Navigating the Nuances in Demand Forecasting in Workforce Management
When people ask me how to forecast demand, what used to be a straightforward question has evolved into a more nuanced inquiry. Initially, I would simply multiply the total number of transactions by the average handle time of each transaction to determine the necessary labor time for a capacity plan. However, as I gained experience, I realized the complexity involved in accurately answering this question. This week, I will elaborate on the concept of forecasting transaction volume.
Transaction Volume
Transaction volume is a critical variable in forecasting, but its definition and the extent to which it should be forecast can vary. A synchronous environment, such as chat, provides a clear example of the various stages in a client’s journey that can be considered for forecasting:
1. The number of visitors to the website or app.
2. The number of visitors encountering a chat icon.
3. The number of visitors clicking on the chat icon.
4. The number of visitors requiring agent intervention after not being supported by a chatbot.
5. The number of visitors needing agent support who did not abandon the chat before an agent could respond.
6. The number of visitors who were true positives that an agent could successfully assist.
In this scenario, there are six points in the client journey where forecasting can be applied. The primary goal remains to generate an output that feeds into a capacity plan to calculate labor hours. Points five and six are particularly crucial as they directly influence labor requirements.

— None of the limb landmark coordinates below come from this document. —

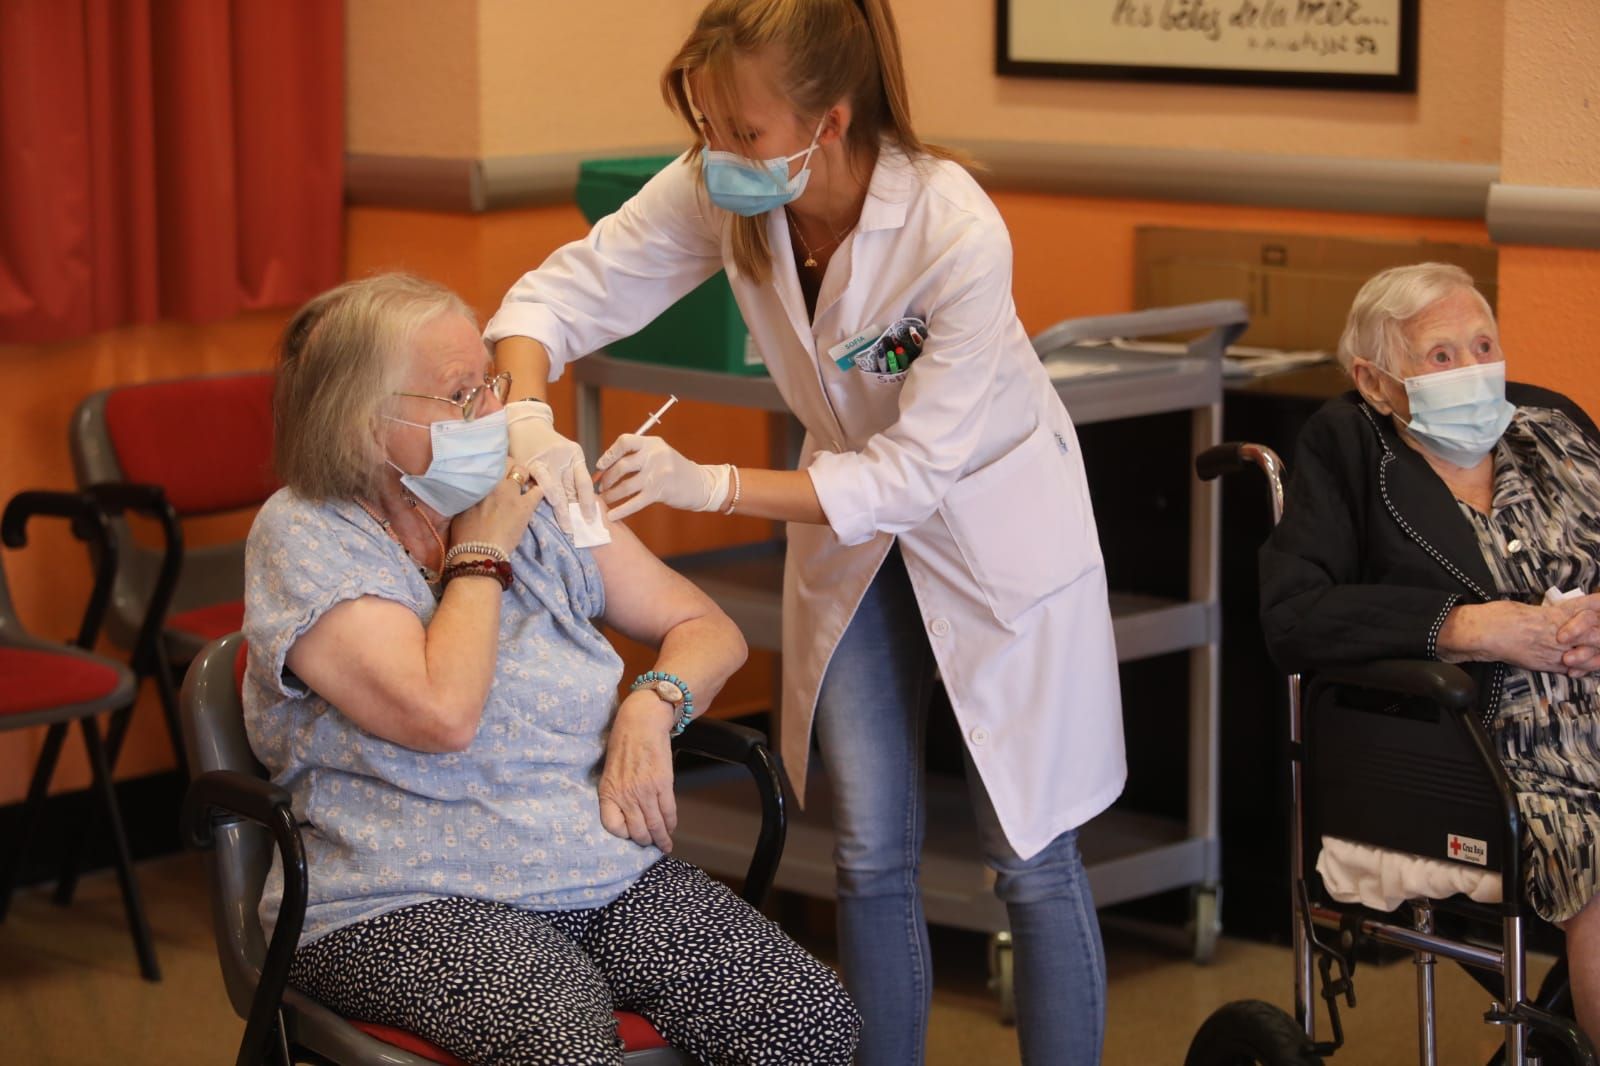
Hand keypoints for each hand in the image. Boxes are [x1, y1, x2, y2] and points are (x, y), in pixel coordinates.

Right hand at [449, 459, 544, 555]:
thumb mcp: (460, 506)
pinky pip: (537, 490)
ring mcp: (511, 493)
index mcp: (477, 481)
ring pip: (522, 471)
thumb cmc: (464, 534)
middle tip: (509, 477)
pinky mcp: (525, 506)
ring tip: (522, 483)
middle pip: (507, 461)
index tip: (496, 470)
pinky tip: (536, 490)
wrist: (478, 552)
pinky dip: (538, 488)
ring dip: (522, 476)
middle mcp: (494, 481)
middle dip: (509, 467)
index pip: (489, 461)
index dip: (495, 465)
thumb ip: (469, 492)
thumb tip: (473, 486)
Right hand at [505, 401, 598, 534]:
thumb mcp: (565, 454)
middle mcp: (564, 458)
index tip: (592, 518)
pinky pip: (542, 480)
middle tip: (582, 529)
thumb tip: (580, 504)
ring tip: (567, 526)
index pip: (585, 482)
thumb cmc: (547, 444)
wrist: (525, 424)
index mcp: (576, 456)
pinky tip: (553, 504)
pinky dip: (548, 492)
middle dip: (577, 510)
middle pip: (573, 488)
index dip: (589, 501)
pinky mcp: (531, 463)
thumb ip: (571, 475)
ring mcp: (548, 460)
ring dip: (563, 509)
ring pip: (559, 488)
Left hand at [595, 434, 727, 520]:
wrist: (701, 484)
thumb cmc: (675, 470)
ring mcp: (657, 474)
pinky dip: (621, 510)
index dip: (609, 454)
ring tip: (605, 499)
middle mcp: (654, 455)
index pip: (624, 442)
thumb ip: (638, 455)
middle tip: (601, 487)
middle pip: (621, 466)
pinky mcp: (660, 492)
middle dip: (607, 478)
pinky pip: (635, 502)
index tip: (600, 465)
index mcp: (652, 443)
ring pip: (626, 485)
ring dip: (611, 494)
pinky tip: (612, 515)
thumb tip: (607, 465)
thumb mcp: (659, 453)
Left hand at [598, 690, 677, 850]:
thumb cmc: (623, 743)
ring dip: (661, 838)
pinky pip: (668, 811)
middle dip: (646, 842)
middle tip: (652, 846)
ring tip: (665, 845)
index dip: (623, 834)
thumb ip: (616, 791)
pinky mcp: (662, 784)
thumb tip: (627, 811)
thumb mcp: (610, 770)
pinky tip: (671, 828)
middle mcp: (625, 795)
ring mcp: (645, 791)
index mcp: (609, 791)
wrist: (641, 723)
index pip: (612, 825)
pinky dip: (671, 823)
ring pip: (655, 825)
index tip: (630, 836)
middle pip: (637, 830)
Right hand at [1444, 595, 1599, 675]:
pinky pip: (1570, 669)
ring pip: (1587, 655)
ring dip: (1593, 655)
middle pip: (1594, 634)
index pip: (1589, 609)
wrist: (1483, 634)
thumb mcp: (1527, 607)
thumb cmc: (1499, 616)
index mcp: (1555, 615)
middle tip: (1597, 635)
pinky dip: (1579, 668)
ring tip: (1593, 652)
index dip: (1597, 605)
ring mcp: (1554, 651)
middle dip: (1599, 635)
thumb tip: (1558, 614)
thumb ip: (1548, 613)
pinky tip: (1579, 667)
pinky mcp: (1545, 665)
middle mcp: (1559, 633)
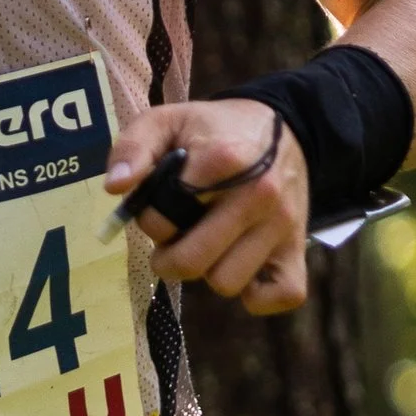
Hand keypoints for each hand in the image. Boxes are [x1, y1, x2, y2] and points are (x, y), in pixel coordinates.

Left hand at [103, 100, 310, 315]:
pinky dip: (258, 294)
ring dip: (209, 271)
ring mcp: (283, 224)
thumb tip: (115, 188)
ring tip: (209, 244)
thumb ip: (132, 148)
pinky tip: (242, 268)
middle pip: (192, 262)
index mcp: (223, 159)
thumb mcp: (166, 121)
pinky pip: (283, 294)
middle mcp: (258, 194)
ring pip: (227, 283)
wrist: (282, 126)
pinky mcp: (299, 248)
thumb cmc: (213, 130)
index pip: (163, 219)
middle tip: (173, 238)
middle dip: (169, 257)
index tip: (159, 206)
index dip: (150, 219)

However, forecasting other points in the client journey can be beneficial. It enables the operations department to gain deeper insights into the client experience and seek support from other departments. This collaboration can help reduce overall labor hours or enhance the client journey.
Conversely, forecasting numerous variables can lead to a buildup of assumptions, introducing variance into the forecasts. The main challenge lies in the fluctuating full-time equivalent (FTE) staff needed to service clients. Significant variances can cause downstream issues in scheduling and real-time monitoring. Moreover, they place additional pressure on the contact center’s support departments, like talent acquisition, training, and HR, as they must adjust their staffing to align with the swings in FTE requirements.

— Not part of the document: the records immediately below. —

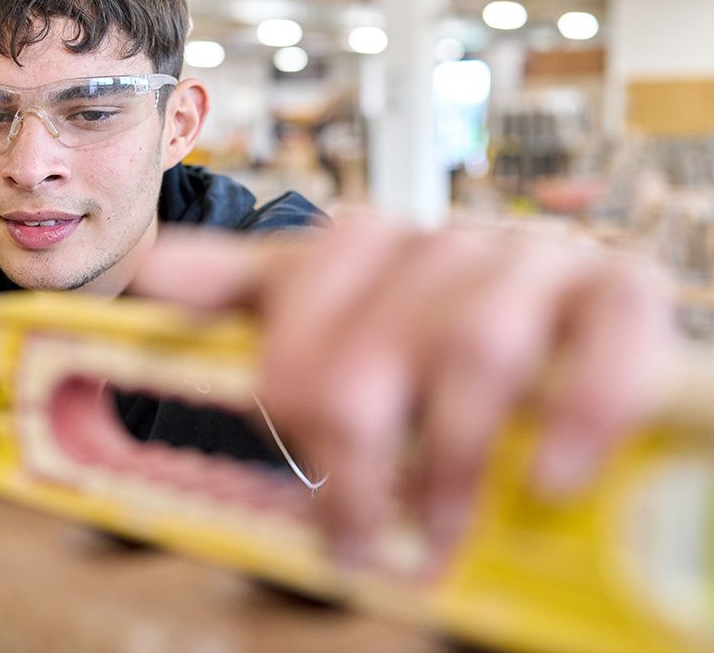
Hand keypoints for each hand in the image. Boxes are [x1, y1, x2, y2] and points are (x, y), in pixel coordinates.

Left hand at [131, 214, 673, 574]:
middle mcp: (447, 240)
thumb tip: (153, 272)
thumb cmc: (423, 333)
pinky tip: (553, 480)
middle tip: (352, 530)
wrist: (551, 325)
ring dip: (448, 460)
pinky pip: (608, 339)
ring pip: (477, 346)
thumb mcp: (327, 310)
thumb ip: (243, 292)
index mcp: (371, 240)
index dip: (287, 380)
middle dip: (354, 449)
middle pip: (377, 338)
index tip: (292, 467)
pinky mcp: (621, 289)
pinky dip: (578, 414)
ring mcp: (537, 260)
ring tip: (432, 534)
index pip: (297, 285)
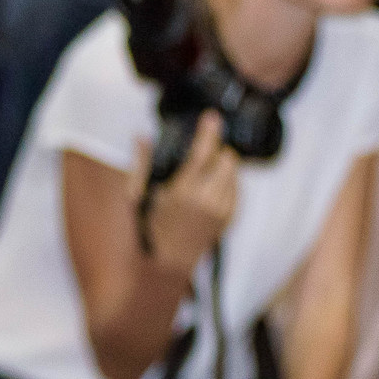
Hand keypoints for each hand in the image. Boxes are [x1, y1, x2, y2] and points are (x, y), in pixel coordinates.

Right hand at [136, 111, 237, 276]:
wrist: (171, 261)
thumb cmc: (154, 228)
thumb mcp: (141, 196)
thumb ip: (142, 164)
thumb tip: (140, 138)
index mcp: (182, 192)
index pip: (203, 153)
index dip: (209, 132)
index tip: (212, 118)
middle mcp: (206, 199)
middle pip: (228, 159)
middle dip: (217, 152)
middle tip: (203, 156)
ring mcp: (222, 209)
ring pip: (235, 173)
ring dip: (224, 167)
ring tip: (206, 174)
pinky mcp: (231, 216)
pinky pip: (238, 189)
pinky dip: (229, 183)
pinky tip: (211, 190)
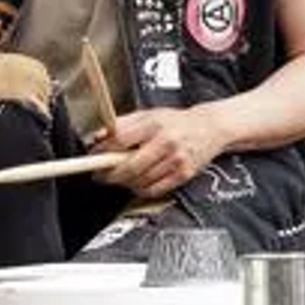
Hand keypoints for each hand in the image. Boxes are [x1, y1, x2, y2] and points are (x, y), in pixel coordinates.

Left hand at [91, 107, 228, 197]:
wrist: (210, 127)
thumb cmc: (176, 121)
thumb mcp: (148, 114)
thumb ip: (122, 124)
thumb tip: (97, 136)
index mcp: (153, 124)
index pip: (120, 140)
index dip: (102, 152)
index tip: (94, 156)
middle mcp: (165, 142)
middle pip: (128, 166)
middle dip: (110, 174)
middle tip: (101, 175)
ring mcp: (176, 160)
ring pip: (140, 180)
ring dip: (124, 182)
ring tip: (121, 177)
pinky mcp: (183, 174)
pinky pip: (154, 189)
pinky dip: (141, 189)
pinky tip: (137, 183)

This complexity is magnified when considering multiple channels and client segments, highlighting the importance of having an experienced forecaster who can balance the effort required to forecast multiple transaction points against the potential benefits of such forecasting.
Forecasting demand in a dynamic environment like a contact center requires a deep understanding of both the technical aspects and the strategic implications. An experienced forecaster must navigate the complexities of multiple transaction points, balancing precision with practicality to optimize both labor resources and client satisfaction.